WHAT THE TASK ASKS >>
Once the line containing "### Niveaux de Détail Adaptatifs" is found in the entries below, reproduce it and every line after it, stopping at and including the line containing "8. � Add file upload auto-indexing"; reproduce nothing else, and keep each line exact.

TASK DATA >>
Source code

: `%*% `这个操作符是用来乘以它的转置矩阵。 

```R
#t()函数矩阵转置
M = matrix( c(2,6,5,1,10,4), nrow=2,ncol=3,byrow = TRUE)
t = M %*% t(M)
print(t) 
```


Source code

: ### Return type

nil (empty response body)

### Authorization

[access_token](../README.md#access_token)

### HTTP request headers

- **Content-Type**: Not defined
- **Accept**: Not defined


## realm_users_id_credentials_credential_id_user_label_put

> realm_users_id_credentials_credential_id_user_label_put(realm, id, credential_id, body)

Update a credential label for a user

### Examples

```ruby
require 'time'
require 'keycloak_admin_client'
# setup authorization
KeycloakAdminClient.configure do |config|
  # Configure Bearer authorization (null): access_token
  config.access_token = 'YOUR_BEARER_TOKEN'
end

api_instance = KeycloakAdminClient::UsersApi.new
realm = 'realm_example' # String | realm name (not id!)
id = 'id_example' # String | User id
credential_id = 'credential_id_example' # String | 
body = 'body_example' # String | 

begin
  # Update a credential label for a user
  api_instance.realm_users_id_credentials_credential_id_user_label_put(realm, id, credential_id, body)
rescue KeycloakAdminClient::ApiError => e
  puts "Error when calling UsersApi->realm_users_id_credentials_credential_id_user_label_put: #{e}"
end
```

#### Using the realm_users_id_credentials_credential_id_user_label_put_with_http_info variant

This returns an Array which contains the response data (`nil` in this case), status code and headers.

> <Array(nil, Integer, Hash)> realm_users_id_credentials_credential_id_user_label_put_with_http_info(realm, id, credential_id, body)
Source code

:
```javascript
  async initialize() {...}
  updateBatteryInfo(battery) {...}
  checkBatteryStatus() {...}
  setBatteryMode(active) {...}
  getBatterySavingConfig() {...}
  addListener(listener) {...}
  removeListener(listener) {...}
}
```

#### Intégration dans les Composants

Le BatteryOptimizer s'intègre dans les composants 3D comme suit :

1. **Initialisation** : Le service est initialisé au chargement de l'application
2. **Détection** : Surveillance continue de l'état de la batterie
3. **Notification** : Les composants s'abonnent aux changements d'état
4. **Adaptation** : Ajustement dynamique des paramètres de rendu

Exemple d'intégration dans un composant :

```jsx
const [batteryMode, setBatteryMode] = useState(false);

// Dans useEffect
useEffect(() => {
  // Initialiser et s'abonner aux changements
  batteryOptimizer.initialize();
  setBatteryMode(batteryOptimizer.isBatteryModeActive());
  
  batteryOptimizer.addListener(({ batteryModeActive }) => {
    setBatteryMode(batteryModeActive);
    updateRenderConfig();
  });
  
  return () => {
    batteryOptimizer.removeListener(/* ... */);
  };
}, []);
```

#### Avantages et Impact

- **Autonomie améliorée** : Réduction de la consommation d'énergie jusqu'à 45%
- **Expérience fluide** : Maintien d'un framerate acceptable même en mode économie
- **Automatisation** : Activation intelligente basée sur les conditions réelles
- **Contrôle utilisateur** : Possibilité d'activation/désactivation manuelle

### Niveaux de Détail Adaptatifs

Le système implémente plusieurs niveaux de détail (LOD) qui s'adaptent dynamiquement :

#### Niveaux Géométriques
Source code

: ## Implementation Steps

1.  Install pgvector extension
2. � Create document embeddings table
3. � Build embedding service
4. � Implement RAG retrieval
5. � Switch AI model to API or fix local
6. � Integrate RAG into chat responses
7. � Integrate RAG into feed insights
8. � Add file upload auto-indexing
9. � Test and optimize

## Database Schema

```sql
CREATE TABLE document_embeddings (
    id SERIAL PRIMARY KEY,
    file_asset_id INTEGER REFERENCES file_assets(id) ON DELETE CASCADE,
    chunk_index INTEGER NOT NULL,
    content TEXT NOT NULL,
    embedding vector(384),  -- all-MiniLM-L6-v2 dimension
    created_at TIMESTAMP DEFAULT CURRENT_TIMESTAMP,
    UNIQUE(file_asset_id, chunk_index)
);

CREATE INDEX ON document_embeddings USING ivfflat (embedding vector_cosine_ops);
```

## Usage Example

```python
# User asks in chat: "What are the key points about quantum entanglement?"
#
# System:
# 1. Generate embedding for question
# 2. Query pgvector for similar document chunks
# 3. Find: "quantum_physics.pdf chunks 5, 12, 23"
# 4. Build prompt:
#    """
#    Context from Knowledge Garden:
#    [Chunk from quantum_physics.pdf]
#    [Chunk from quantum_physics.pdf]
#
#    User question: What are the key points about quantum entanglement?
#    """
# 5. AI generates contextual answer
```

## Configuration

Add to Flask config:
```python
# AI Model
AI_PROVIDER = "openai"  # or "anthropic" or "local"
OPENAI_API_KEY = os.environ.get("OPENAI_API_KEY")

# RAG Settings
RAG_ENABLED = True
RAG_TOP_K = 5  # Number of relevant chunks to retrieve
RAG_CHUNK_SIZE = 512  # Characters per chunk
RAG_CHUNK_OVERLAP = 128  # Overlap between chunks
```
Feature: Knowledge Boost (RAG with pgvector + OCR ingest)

EXPECTED ANSWER >>
### Niveaux de Détail Adaptatifs

Le système implémente plusieurs niveaux de détail (LOD) qui s'adaptent dynamiquement :

#### Niveaux Géométriques
Source code

: ## Implementation Steps

1.  Install pgvector extension
2. � Create document embeddings table
3. � Build embedding service
4. � Implement RAG retrieval
5. � Switch AI model to API or fix local
6. � Integrate RAG into chat responses
7. � Integrate RAG into feed insights
8. � Add file upload auto-indexing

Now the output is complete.